Chart understanding data
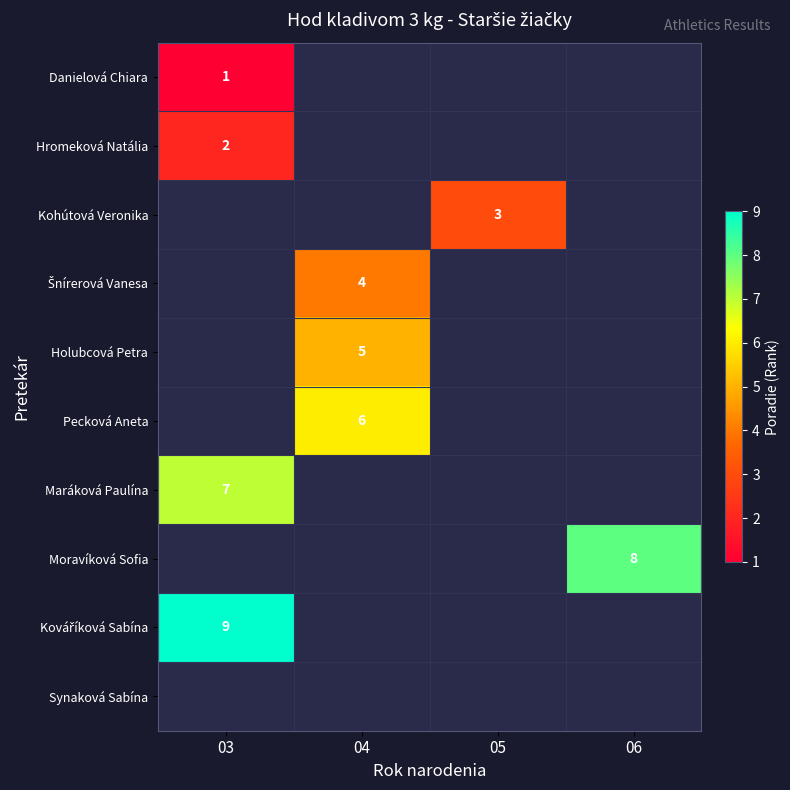

The Moravíková Sofia series shows 13 at 06. True or false?

False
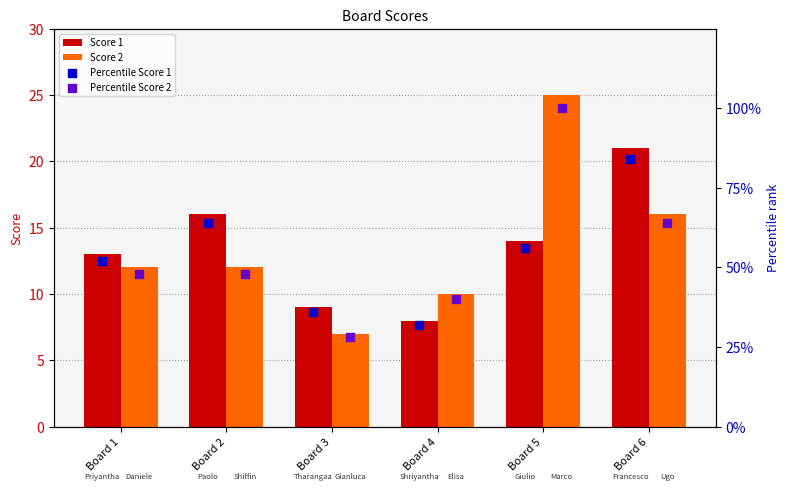

What are all the series names shown in the legend?

Score 1, Score 2, Percentile Score 1, Percentile Score 2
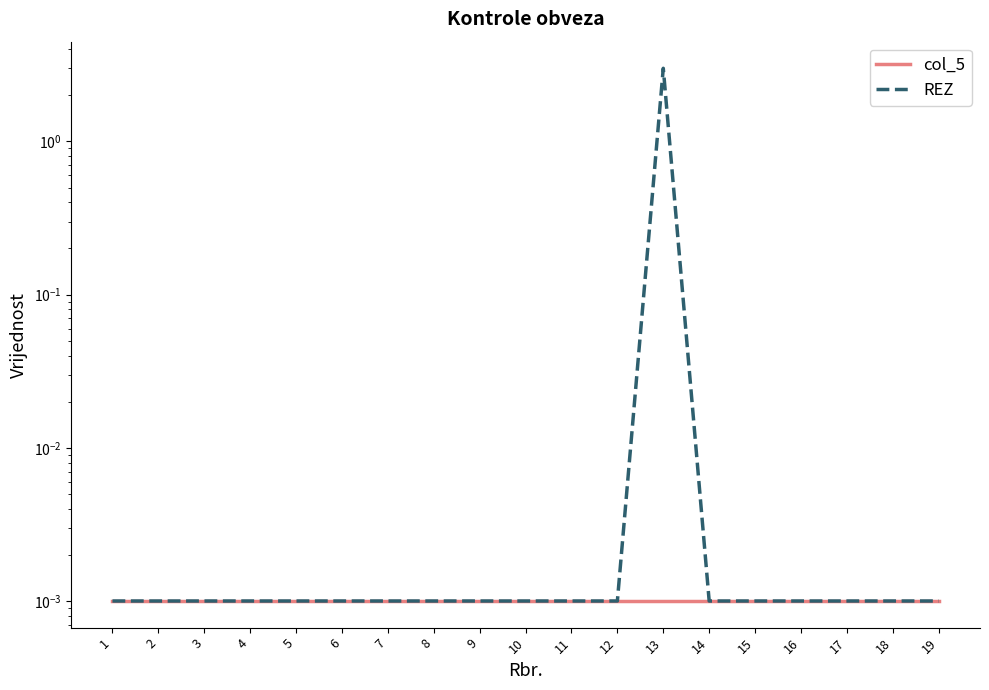

Is the value of REZ at 14 greater than the value of col_5 at 18?

No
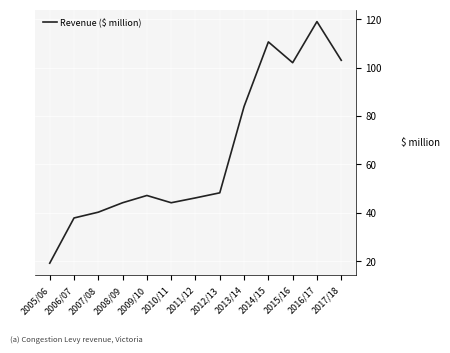

Is it true that the value at 2006/07 is 37.8?

True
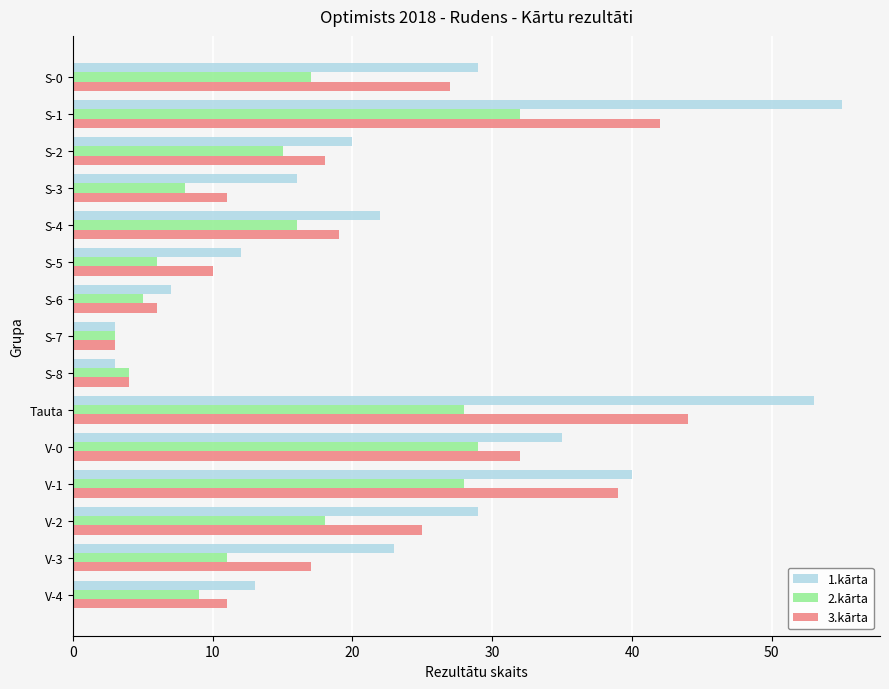

True or false: 3.kārta has a value of 11 at V-4.

True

ASSIGNMENT:
Reproduce the rows verbatim, starting at the line that contains "What are all" and ending with the final row, omitting the pictures.

EXERCISE OUTPUT:
What are all the series names shown in the legend?

Score 1, Score 2, Percentile Score 1, Percentile Score 2

Is the value of REZ at 14 greater than the value of col_5 at 18?

No

Is it true that the value at 2006/07 is 37.8?

True

True or false: 3.kārta has a value of 11 at V-4.

True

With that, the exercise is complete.